しかし、本作が私たちの心に訴えかけるのは、被害者側の視点にフォーカスしていることだ。エプスタインが繰り返してきた犯罪と虚偽を広く取り上げるのに加え、長年にわたって沈黙を強いられてきた女性たちに声を与えたという点で、本作は正義を実現したといえるだろう。Netflixで配信中。

『イノセンスファイル』

全9話からなる本作は、不当逮捕や誤って起訴されるなど、黒人女性を中心とする刑事司法制度の被害者に焦点を当てている。人種差別や不正にまつわる個々の証言を通して、米国の刑事司法制度に組み込まれた欠陥を、より大きな視点から描き出す。本作はNetflixで配信中。

『アマンダ・ノックス』

アマンダ・ノックスとラファエル・ソレチトは、アマンダのイタリア留学中のルームメイト、メレディス・カーチャーを殺害したとして逮捕された後、一転して無罪判決を受ける。本作は、そのふたりの心理的葛藤をリアルタイムで追うドキュメンタリーだ。
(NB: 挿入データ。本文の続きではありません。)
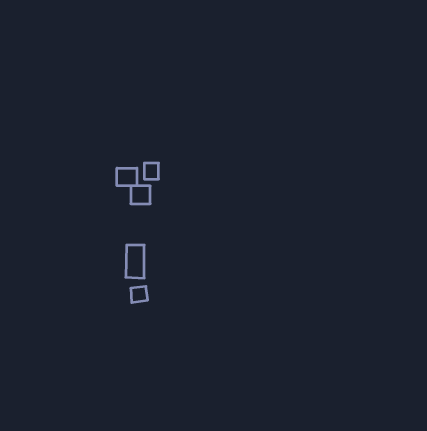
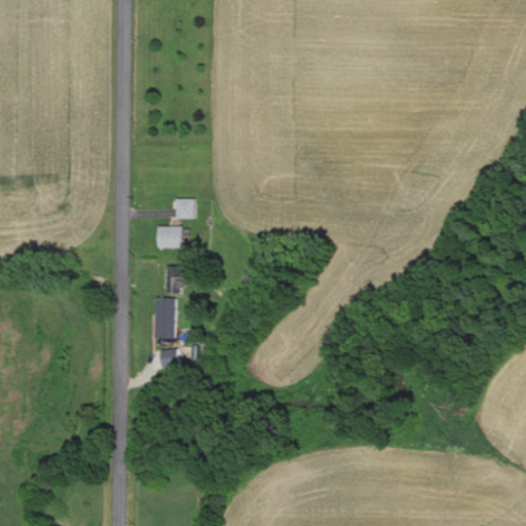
building: [117,168,137,186] -> none
building: none -> [166,267,187,294]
2011年、映像作家のロッド・ブラックハーストとブライアン・マッギンは制作にあたり、この事件の決着がいまだについていないこと逆手にとり、見事な作品を完成させた。

彼らがアマンダ、ラファエル、検事のジュリアーノ・ミニーニから引き出した率直な言葉は、ふたりの高潔なジャーナリスト精神を証明している。これこそ、裁判中のセンセーショナルな報道には明らかに欠けていたものだ。本作はNetflixで配信中。

『グレート・ハック: SNS史上最悪のスキャンダル』

データ会社ケンブリッジ・アナリティカの興隆と没落を追う衝撃作。

同社は数十万人のFacebookユーザーの情報を追跡、収集し、2016年の米共和党の大統領選挙や英国のEU離脱是非を問う国民投票のさい、その情報をターゲティング広告に利用していた。ピーク時には、ひとり当たり5000データポイントを集めていたとされている。

さらに恐ろしいのは、作中で明らかになるように、ケンブリッジ・アナリティカが業務を停止した今も同社のデータ検索能力は今なお健在で、Facebook上の個人の自由を蝕んでいることだ。本作はNetflixで配信中。